Dans ce cas précis, pour produire tôt, sur peu de place, et libérer rapidement la planche avant l'été, le chou hybride F1 me semble très intéressant.
Pour d'autres légumes, mon choix serait différent.
J'essaie de ne pas jardiner avec des idées toutes faites. J'observe, je compare, je note ce qui marche. J'accepte d'être parfois surpris par les résultats.
Je suis parti avec une vraie sympathie pour le 'Pointu de Châteaurenard'. Son nom me plaît, son côté ancien aussi. Mais sur cette série de choux de printemps, je dois reconnaître que le 'Nozomi F1' a des qualités indéniables.
Garder quelques hybrides dans sa grainothèque ?
Au final, je continuerai à privilégier les variétés reproductibles dans la majorité des cas, pour leur diversité et l'autonomie qu'elles permettent. Mais je ne veux pas non plus m'interdire d'utiliser ponctuellement une variété F1, à condition qu'elle me rende un vrai service au potager.

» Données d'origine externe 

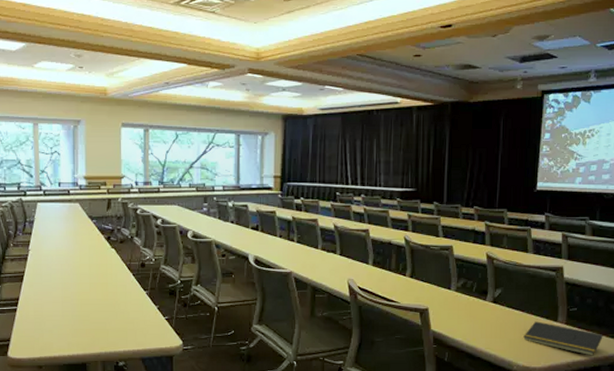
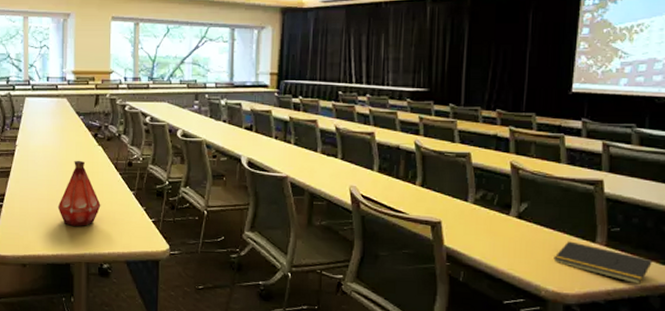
bottle: none [72,263,115,326] -> present [57,160,101,226]

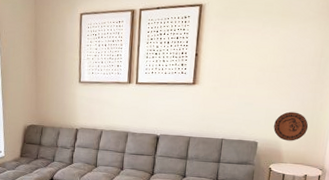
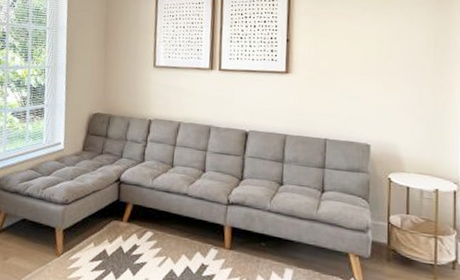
decorative plate: present [274,111,309,141] -> none [388,109,432,146]

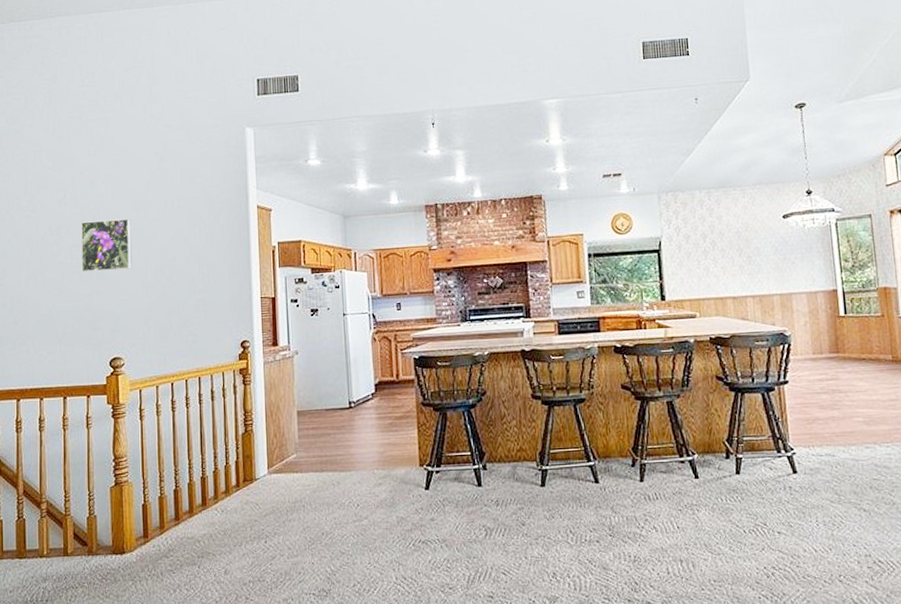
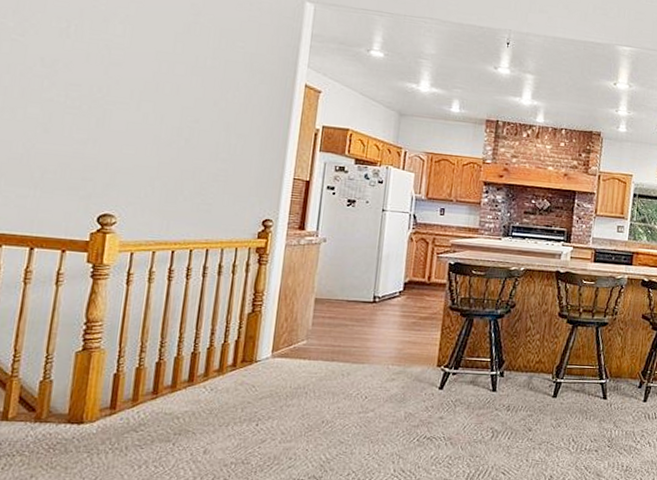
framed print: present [80,218,132,273] -> none [76,60,150,123]

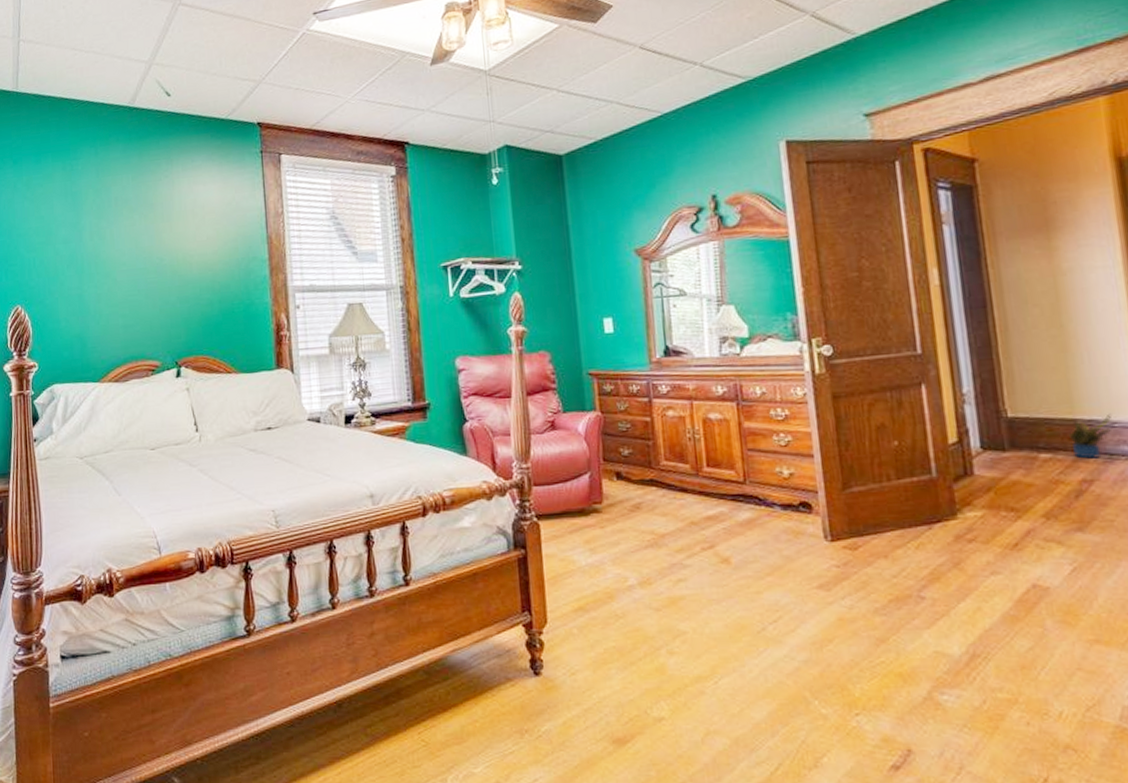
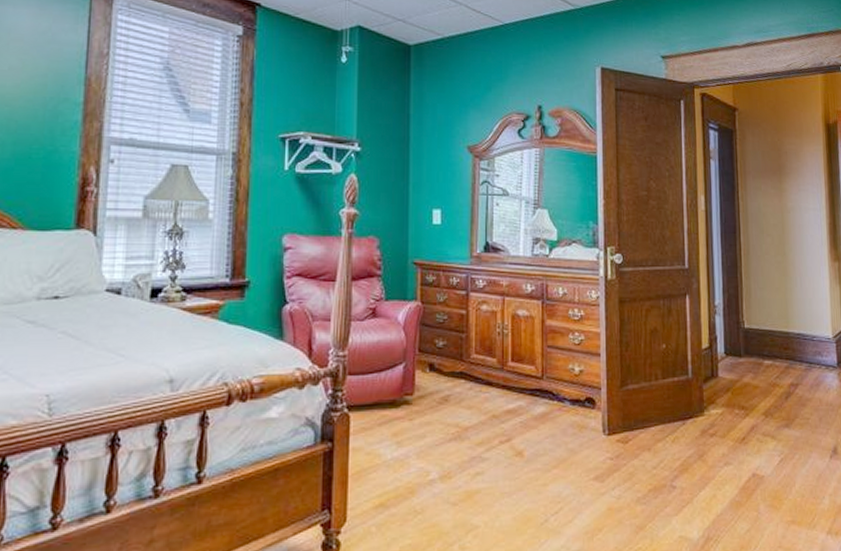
potted plant: present [1068,413,1113,459] -> none [784,329,812,366]

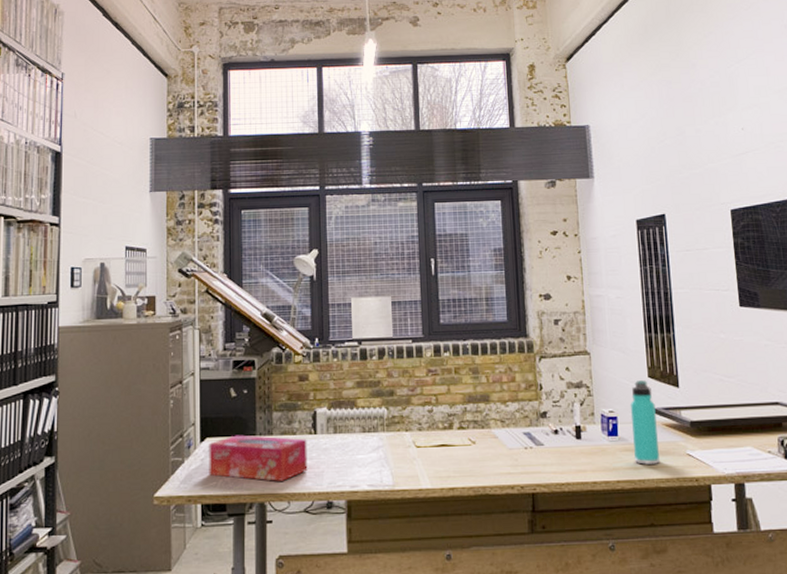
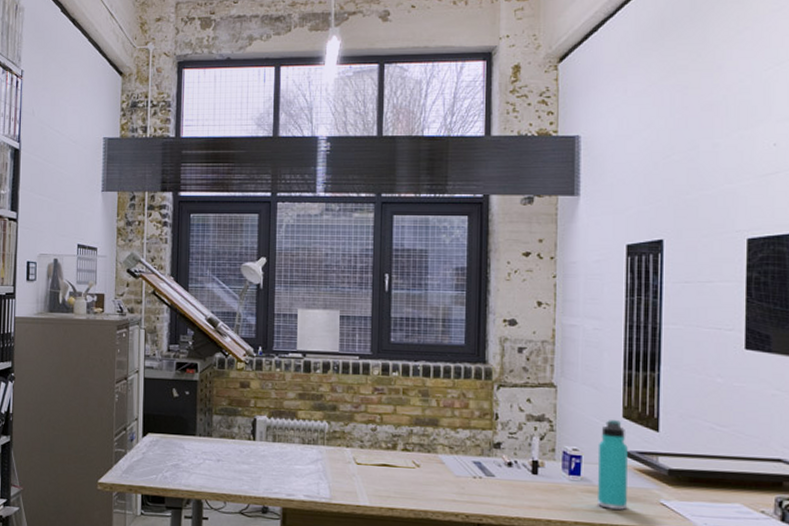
tissue box: present [209,435,308,481] -> none [149,433,246,482]

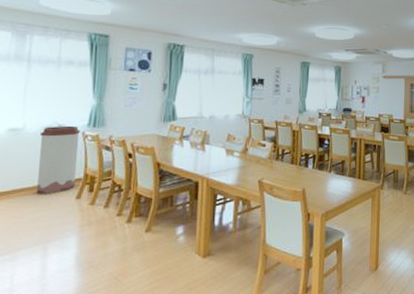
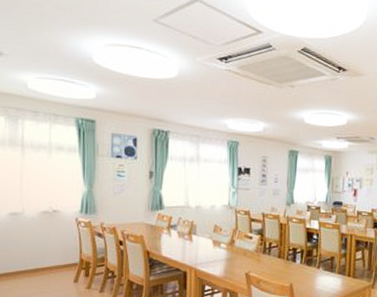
trash can: present [37,125,80,194] -> none [38,211,74,277]

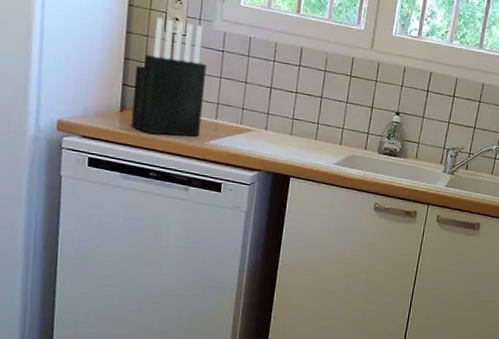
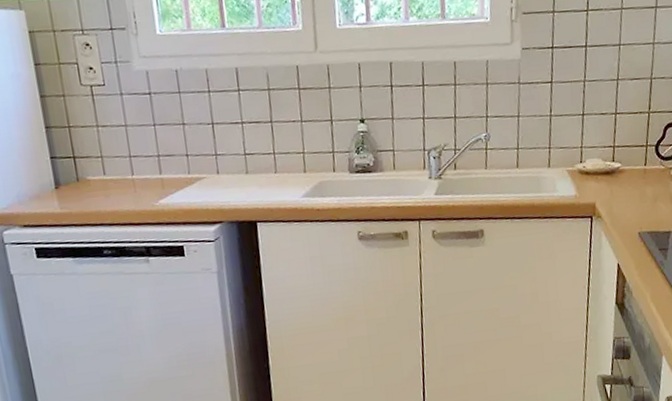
knife block: present [130,17,207,137] -> none [60,69,148,207]

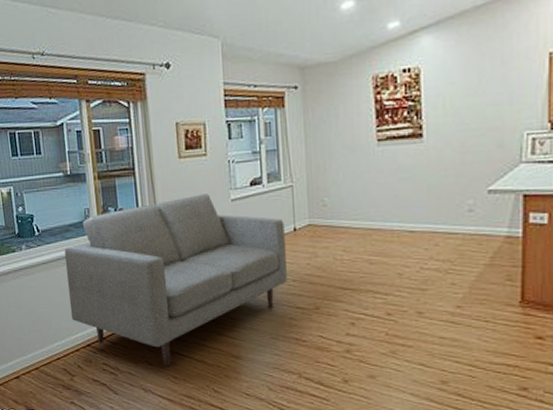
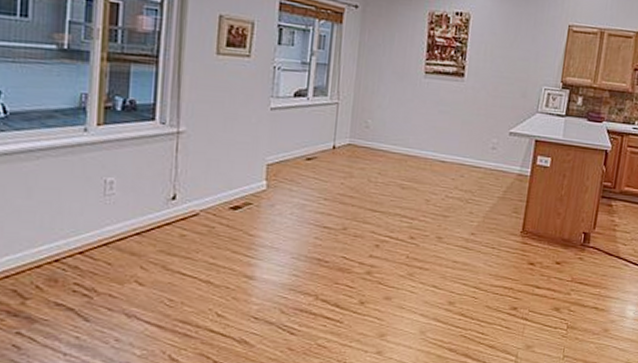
sofa: present [64,194,287,367] -> none [36,97,324,288]

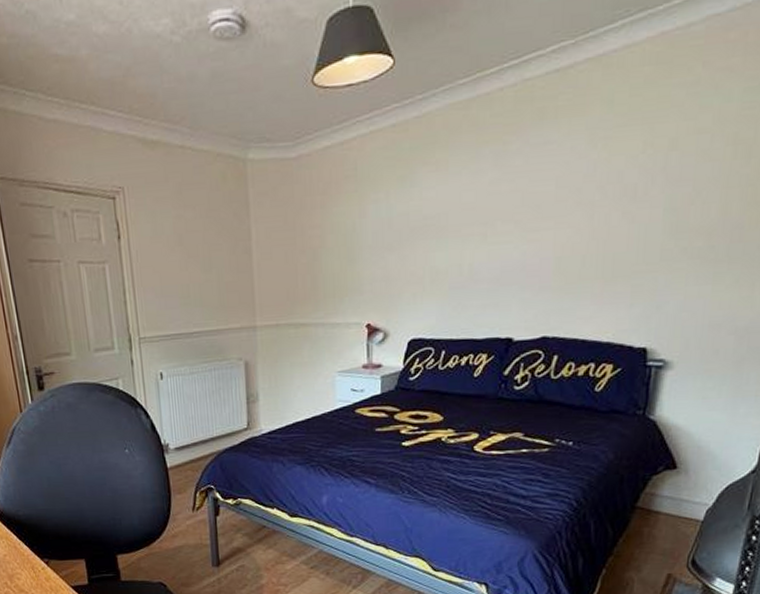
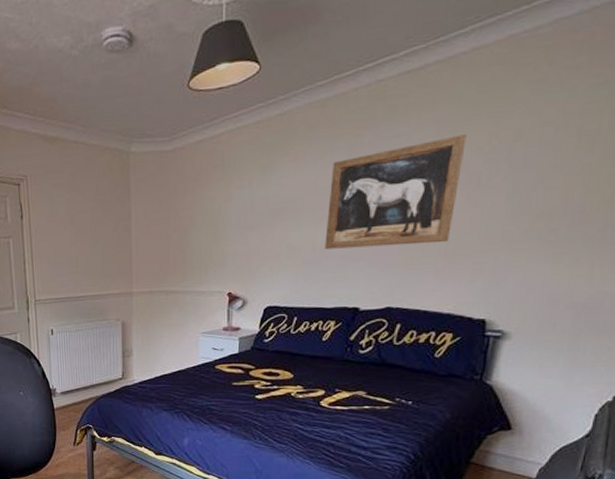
wall art: none [472,142,621,272] -> present [324,134,467,250]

Et de votre côté, quel est votre regard sur ce sujet ? Je vous demande juste une chose : au potager les choses sont rarement toutes blanches ou toutes noires, alors essayons de garder un peu de nuance dans nos propos.
Ce qui serait intéressant je trouve, c'est d'avoir vos retours d'expérience sur les différences que vous avez pu observer entre variétés hybrides et non-hybrides, si vous avez testé les deux.